:: Request ::
Write out the records below word for word, starting at the line that contains "genus: Pilea" and stopping after the line that contains "collector number: 17563".

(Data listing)
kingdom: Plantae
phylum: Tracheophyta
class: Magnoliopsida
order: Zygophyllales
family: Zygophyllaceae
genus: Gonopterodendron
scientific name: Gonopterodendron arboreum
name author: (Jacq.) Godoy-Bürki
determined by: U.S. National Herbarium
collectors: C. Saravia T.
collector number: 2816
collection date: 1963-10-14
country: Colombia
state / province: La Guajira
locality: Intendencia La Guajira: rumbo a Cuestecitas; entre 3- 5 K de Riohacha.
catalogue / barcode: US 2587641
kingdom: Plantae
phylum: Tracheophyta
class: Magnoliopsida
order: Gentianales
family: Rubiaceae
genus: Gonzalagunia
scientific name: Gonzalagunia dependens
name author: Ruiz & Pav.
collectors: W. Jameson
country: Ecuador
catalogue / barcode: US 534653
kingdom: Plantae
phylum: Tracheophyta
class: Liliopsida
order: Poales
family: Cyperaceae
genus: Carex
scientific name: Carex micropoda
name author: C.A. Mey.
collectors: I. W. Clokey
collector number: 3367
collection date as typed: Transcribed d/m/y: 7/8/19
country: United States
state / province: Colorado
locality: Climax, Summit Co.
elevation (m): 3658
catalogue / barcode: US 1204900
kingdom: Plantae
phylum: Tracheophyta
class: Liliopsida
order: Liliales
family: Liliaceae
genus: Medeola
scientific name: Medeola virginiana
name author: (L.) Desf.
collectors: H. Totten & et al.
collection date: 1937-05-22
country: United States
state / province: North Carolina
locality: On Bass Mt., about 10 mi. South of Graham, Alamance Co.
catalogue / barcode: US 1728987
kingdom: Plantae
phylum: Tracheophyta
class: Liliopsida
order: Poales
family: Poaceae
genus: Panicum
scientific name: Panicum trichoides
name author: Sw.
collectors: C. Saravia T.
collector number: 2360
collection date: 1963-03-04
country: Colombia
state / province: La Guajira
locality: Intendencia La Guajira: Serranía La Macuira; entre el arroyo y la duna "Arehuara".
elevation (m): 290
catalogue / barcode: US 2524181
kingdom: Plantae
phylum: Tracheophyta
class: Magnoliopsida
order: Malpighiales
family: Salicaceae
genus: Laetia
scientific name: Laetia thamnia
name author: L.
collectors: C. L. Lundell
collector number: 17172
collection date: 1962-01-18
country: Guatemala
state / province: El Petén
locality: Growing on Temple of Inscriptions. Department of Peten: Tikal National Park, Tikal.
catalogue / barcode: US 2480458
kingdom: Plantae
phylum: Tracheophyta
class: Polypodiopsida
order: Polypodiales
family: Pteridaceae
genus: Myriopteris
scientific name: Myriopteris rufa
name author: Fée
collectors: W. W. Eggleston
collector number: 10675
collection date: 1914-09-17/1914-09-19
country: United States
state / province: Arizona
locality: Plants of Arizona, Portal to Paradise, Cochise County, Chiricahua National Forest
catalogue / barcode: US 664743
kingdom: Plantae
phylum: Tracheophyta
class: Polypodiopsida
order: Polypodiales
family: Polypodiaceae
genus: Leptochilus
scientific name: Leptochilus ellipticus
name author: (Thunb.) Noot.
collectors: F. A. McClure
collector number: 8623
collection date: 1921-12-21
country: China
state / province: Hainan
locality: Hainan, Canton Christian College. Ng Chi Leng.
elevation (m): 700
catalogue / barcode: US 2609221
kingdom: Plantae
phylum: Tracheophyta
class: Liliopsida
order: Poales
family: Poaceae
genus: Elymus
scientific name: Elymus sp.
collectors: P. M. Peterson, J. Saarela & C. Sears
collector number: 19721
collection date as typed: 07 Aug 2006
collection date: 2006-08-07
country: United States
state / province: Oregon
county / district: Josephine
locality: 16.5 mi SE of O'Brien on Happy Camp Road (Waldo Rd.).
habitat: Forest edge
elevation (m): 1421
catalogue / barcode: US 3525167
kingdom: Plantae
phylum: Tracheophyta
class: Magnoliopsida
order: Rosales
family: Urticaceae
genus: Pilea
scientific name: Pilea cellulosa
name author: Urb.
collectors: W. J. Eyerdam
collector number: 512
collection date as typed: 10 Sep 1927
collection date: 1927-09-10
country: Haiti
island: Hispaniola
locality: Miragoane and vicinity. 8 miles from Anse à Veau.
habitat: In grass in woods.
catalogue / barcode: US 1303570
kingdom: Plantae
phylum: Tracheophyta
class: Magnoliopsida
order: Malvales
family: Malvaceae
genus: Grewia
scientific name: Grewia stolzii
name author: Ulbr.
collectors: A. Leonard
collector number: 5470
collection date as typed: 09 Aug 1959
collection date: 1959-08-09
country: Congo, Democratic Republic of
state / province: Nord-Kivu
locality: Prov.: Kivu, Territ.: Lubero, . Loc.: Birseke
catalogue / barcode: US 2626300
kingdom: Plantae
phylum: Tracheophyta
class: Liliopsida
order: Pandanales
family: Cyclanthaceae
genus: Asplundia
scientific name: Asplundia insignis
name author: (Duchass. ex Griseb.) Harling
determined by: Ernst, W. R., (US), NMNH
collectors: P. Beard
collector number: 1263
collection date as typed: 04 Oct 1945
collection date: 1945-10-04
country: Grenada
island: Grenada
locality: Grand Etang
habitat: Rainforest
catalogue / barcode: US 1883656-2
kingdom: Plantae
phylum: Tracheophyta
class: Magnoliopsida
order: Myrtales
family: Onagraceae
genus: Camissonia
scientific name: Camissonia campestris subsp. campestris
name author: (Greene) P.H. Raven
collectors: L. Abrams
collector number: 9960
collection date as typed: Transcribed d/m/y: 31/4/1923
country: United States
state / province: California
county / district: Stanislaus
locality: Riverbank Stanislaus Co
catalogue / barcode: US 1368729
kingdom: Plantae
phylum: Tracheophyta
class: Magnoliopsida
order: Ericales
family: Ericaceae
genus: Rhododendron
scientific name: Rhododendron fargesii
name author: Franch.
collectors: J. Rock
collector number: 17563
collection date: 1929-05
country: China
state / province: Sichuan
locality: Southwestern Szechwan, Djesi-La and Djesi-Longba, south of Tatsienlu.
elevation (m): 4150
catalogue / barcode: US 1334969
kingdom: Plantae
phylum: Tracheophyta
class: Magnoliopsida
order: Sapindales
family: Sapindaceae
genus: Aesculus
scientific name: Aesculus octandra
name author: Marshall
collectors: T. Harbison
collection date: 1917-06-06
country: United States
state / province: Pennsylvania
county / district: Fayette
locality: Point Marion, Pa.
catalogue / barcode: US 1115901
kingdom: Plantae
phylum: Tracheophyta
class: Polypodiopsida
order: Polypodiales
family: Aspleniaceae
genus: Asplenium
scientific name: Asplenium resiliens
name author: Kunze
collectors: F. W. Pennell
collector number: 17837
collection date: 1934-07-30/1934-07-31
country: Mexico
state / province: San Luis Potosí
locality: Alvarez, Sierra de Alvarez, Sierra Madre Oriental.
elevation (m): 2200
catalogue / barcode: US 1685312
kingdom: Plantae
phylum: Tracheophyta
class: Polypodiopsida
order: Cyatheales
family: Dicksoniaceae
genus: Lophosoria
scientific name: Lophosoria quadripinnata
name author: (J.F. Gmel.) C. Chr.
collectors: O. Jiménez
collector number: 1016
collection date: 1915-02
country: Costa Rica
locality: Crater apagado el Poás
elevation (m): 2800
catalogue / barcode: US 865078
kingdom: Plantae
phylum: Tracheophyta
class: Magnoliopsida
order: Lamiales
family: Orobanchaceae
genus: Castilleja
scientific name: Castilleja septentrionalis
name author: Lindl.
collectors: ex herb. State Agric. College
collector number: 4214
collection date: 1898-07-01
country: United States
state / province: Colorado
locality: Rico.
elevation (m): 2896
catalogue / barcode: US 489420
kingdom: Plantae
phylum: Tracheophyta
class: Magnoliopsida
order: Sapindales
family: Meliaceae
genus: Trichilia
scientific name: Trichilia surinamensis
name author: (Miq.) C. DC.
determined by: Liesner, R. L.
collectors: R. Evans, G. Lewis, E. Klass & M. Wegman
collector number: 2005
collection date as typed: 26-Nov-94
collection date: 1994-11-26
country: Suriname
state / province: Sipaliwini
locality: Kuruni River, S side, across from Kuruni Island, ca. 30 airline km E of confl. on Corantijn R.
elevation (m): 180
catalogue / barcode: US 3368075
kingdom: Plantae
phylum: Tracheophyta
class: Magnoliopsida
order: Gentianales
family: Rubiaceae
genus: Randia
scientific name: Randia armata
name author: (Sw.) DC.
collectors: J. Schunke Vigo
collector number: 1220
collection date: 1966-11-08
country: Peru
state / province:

:: The result ::
genus: Pilea
scientific name: Pilea cellulosa
name author: Urb.
collectors: W. J. Eyerdam
collector number: 512
collection date as typed: 10 Sep 1927
collection date: 1927-09-10
country: Haiti
island: Hispaniola
locality: Miragoane and vicinity. 8 miles from Anse à Veau.
habitat: In grass in woods.
catalogue / barcode: US 1303570
kingdom: Plantae
phylum: Tracheophyta
class: Magnoliopsida
order: Malvales
family: Malvaceae
genus: Grewia
scientific name: Grewia stolzii
name author: Ulbr.
collectors: A. Leonard
collector number: 5470
collection date as typed: 09 Aug 1959
collection date: 1959-08-09
country: Congo, Democratic Republic of
state / province: Nord-Kivu
locality: Prov.: Kivu, Territ.: Lubero, . Loc.: Birseke
catalogue / barcode: US 2626300
kingdom: Plantae
phylum: Tracheophyta
class: Liliopsida
order: Pandanales
family: Cyclanthaceae
genus: Asplundia
scientific name: Asplundia insignis
name author: (Duchass. ex Griseb.) Harling
determined by: Ernst, W. R., (US), NMNH
collectors: P. Beard
collector number: 1263
collection date as typed: 04 Oct 1945
collection date: 1945-10-04
country: Grenada
island: Grenada
locality: Grand Etang
habitat: Rainforest
catalogue / barcode: US 1883656-2
kingdom: Plantae
phylum: Tracheophyta
class: Magnoliopsida
order: Myrtales
family: Onagraceae
genus: Camissonia
scientific name: Camissonia campestris subsp. campestris
name author: (Greene) P.H. Raven
collectors: L. Abrams
collector number: 9960
collection date as typed: Transcribed d/m/y: 31/4/1923
country: United States
state / province: California
county / district: Stanislaus
locality: Riverbank Stanislaus Co
catalogue / barcode: US 1368729
kingdom: Plantae
phylum: Tracheophyta
class: Magnoliopsida
order: Ericales
family: Ericaceae
genus: Rhododendron
scientific name: Rhododendron fargesii
name author: Franch.
collectors: J. Rock
collector number: 17563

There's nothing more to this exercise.